Writing a Custom Nuclei Template to Detect Excessive Data Exposure in API Endpoints

Detecting excessive data exposure in API endpoints requires a targeted approach, and custom Nuclei templates offer the flexibility to pinpoint specific sensitive data leakage patterns. This isn't about generic error messages; it's about explicitly looking for fields that an API should never return to unauthorized or even typically authorized clients, such as internal identifiers, password hashes, or private keys, often due to misconfigurations or overly permissive default serialization settings. The goal is to build a reliable signature that flags these critical exposures without unnecessary noise.

Understanding Excessive Data Exposure in APIs

Excessive data exposure, a common API security vulnerability (OWASP API Security Top 10 A3:2023), occurs when an API provides more data than is strictly necessary for a client's legitimate function. This over-fetching of data can inadvertently expose sensitive information, ranging from user PII (Personally Identifiable Information) like email addresses and phone numbers to system-critical details such as API keys, database connection strings, or internal infrastructure details. A standard user profile endpoint, for instance, might return a password_hash or jwt_secret field that a client-side application never actually uses or displays. Identifying these instances manually across numerous endpoints is time-consuming and prone to oversight; automation with tools like Nuclei is essential.

Crafting the Nuclei Request

The foundation of any Nuclei template is the HTTP request definition. When targeting API endpoints for excessive data exposure, we typically focus on common data retrieval methods, primarily GET requests, but POST requests that return data (e.g., login or data submission responses) are also relevant. For an API, the path often follows predictable patterns like /api/v1/users/{id} or /data/reports. We need to construct a request that simulates a legitimate interaction, possibly including authentication headers if the endpoint is protected.
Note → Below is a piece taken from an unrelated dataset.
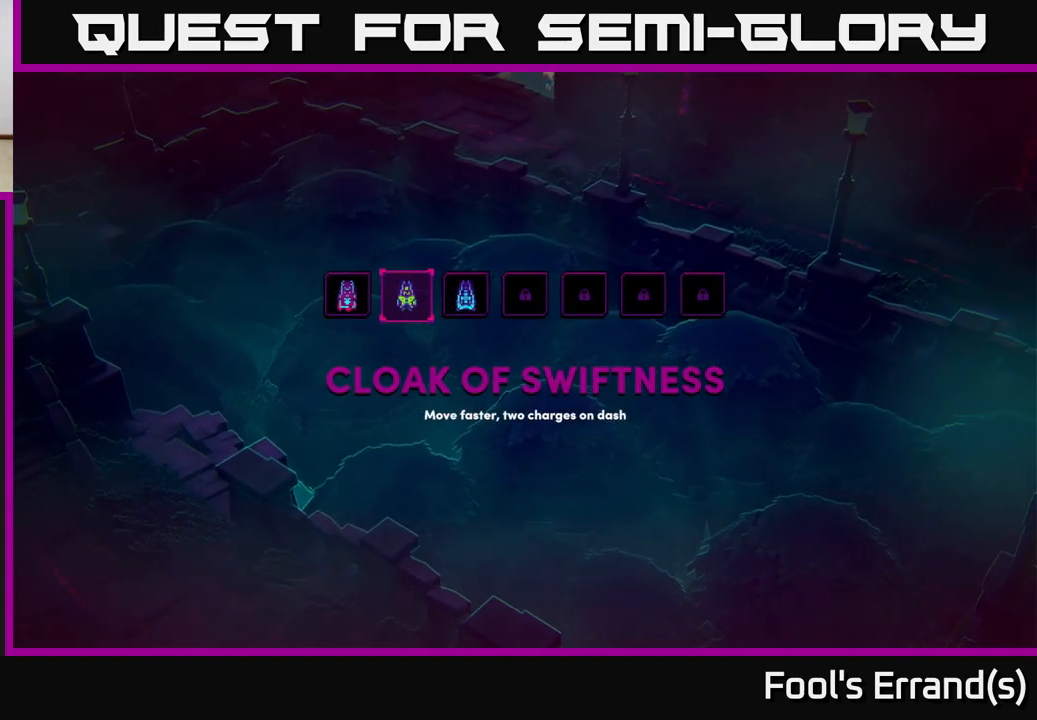
{"buttons": [], "left_stick": "right", "right_stick": "center", "events": [[450, "left_stick", "right"]]}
Consider a scenario where we suspect an endpoint /api/v2/user/profile might expose internal user IDs or other sensitive data. A basic Nuclei HTTP request block would look like this:


id: api-excessive-data-exposure
info:
  name: API User Profile Excessive Data Exposure
  author: your-pentester-handle
  severity: high
  description: Detects excessive data exposure in /api/v2/user/profile endpoint.
  reference:
    - https://owasp.org/API-Security/editions/2023/en/0x2-a3-excessive-data-exposure/
  tags: api, data-exposure, pii, critical

http:
  - method: GET
    path:
      - "{{BaseURL}}/api/v2/user/profile"
    headers:
      # Common headers for API requests. Adjust as needed.
      User-Agent: "Nuclei-Scanner/1.0"
      Accept: "application/json"
      # If authentication is required, add a bearer token or API key here.
      # Authorization: "Bearer {{token}}"
    matchers-condition: and

Here, {{BaseURL}} is a dynamic variable supplied by Nuclei, representing the target host. The headers section is crucial for mimicking a real client, and if the API requires authentication, you'd insert a valid token. For initial reconnaissance and discovering publicly exposed services, tools like Zondex can be instrumental in identifying potential API endpoints that might be ripe for this kind of testing.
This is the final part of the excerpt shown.